Mourad Laachraoui said there had been no contact between the pair since his older brother left Belgium for Syria more than two years ago.
Najim Laachraoui has been identified by police sources as the second suicide bomber at Brussels airport on Tuesday, and was the suspected bomb-maker for the November carnage in Paris in which 130 people died.

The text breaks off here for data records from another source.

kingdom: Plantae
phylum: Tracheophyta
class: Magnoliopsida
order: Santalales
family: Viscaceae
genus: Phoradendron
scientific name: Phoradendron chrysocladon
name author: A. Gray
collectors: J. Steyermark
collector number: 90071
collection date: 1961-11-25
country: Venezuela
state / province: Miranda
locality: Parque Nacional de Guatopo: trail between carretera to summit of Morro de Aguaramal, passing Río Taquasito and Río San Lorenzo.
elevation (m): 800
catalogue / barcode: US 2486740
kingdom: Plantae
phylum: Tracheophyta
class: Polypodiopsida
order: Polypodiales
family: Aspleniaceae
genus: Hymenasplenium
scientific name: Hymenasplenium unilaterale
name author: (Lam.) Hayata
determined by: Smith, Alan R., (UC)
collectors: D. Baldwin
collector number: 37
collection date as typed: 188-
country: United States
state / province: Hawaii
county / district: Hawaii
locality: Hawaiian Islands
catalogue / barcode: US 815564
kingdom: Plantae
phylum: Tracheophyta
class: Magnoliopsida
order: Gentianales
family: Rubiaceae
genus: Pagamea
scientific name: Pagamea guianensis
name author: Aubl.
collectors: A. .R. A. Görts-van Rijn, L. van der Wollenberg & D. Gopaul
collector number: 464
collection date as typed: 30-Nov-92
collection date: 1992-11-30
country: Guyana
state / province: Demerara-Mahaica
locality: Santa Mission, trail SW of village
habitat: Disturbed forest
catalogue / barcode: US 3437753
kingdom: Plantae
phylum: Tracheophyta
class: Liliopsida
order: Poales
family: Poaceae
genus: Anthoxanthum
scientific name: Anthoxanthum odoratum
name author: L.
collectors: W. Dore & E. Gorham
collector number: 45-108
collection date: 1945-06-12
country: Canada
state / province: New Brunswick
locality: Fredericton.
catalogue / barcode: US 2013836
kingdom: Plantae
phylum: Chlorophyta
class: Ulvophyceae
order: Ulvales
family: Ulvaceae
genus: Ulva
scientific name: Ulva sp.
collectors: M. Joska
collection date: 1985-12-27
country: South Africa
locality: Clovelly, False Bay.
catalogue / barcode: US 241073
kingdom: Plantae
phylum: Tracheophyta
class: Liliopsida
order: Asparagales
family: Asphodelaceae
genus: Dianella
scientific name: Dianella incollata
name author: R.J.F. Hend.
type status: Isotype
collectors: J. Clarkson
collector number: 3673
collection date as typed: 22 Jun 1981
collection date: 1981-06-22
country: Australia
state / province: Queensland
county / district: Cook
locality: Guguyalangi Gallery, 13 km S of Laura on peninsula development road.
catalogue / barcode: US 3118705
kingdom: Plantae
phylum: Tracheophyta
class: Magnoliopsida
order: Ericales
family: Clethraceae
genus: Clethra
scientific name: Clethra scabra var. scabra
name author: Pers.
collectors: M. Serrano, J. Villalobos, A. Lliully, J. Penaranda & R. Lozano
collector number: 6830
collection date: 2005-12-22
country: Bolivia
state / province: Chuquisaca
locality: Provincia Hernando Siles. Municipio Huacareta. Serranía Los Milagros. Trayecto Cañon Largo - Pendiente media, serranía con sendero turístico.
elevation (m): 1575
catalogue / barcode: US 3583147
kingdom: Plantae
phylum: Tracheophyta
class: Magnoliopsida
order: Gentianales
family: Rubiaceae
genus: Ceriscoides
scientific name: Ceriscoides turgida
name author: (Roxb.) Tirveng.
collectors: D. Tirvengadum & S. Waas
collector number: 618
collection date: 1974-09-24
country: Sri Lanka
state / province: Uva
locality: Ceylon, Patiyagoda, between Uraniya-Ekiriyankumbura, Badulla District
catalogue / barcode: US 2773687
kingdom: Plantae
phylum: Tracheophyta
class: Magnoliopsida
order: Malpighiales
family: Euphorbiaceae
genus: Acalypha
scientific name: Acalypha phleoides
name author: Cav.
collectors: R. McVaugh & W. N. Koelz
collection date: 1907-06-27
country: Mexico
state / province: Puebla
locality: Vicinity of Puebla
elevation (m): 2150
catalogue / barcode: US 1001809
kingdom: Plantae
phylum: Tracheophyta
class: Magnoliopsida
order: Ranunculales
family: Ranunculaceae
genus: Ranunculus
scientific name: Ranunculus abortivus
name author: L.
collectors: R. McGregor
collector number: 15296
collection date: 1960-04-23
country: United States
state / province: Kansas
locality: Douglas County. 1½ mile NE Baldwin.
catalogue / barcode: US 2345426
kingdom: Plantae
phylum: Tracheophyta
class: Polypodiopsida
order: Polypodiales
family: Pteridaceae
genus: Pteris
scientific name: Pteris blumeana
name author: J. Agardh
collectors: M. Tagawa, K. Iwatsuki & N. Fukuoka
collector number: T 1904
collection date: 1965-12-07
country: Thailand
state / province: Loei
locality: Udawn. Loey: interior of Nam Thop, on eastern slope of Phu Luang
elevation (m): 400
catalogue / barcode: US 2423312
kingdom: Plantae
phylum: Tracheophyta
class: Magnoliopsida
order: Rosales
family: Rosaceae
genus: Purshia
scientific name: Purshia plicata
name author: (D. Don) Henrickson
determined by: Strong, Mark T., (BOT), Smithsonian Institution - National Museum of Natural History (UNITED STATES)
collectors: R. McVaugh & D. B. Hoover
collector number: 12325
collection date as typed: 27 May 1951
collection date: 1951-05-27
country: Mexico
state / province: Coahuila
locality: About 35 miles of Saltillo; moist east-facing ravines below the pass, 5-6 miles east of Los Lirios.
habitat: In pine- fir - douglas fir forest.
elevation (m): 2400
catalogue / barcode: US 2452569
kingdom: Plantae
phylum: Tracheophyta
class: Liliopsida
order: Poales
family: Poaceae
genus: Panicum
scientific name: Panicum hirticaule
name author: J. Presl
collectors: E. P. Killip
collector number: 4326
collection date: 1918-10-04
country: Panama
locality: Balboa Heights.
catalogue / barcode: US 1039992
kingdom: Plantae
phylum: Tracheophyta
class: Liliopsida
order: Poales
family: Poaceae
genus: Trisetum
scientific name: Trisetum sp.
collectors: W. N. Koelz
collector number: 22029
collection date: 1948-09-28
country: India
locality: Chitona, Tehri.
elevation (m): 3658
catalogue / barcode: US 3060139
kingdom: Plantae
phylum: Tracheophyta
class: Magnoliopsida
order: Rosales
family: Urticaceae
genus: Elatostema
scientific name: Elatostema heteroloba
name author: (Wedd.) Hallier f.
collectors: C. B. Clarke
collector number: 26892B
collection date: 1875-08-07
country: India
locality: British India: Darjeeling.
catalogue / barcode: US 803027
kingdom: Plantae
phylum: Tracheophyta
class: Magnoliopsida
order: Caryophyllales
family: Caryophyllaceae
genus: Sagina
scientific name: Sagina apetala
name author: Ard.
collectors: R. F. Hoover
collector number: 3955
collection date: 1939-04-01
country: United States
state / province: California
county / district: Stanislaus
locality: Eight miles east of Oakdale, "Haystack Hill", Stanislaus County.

"Mourad Laachraoui firmly condemns the actions of his older brother and the attacks in which he was involved in France and in Belgium," a statement said.
At least 11 people were killed in the attack on Brussels airport. Shortly afterwards a bomb attack on the Brussels metro left around 20 more people dead.
Investigators have found traces of Laachraoui's DNA on explosives used in the Paris gun and suicide bomb assaults, including at the Bataclan rock venue where 90 people died.
DNA traces were also found in a rural Belgian hideout used on the eve of the Paris attacks, as well as in a suspected bomb factory in the Schaarbeek district of Brussels.
Laachraoui went to Syria in September 2013 in one of the first waves of jihadists to leave Belgium for the war-torn country, where he fought under the Islamic State nom de guerre Abu Idriss, according to media reports.
In February, a Belgian court convicted him in absentia for his involvement with IS.
He was known to have returned to Europe in September when he was checked by police under a false identity in a Mercedes driven by Abdeslam, who now sits behind bars in Belgium.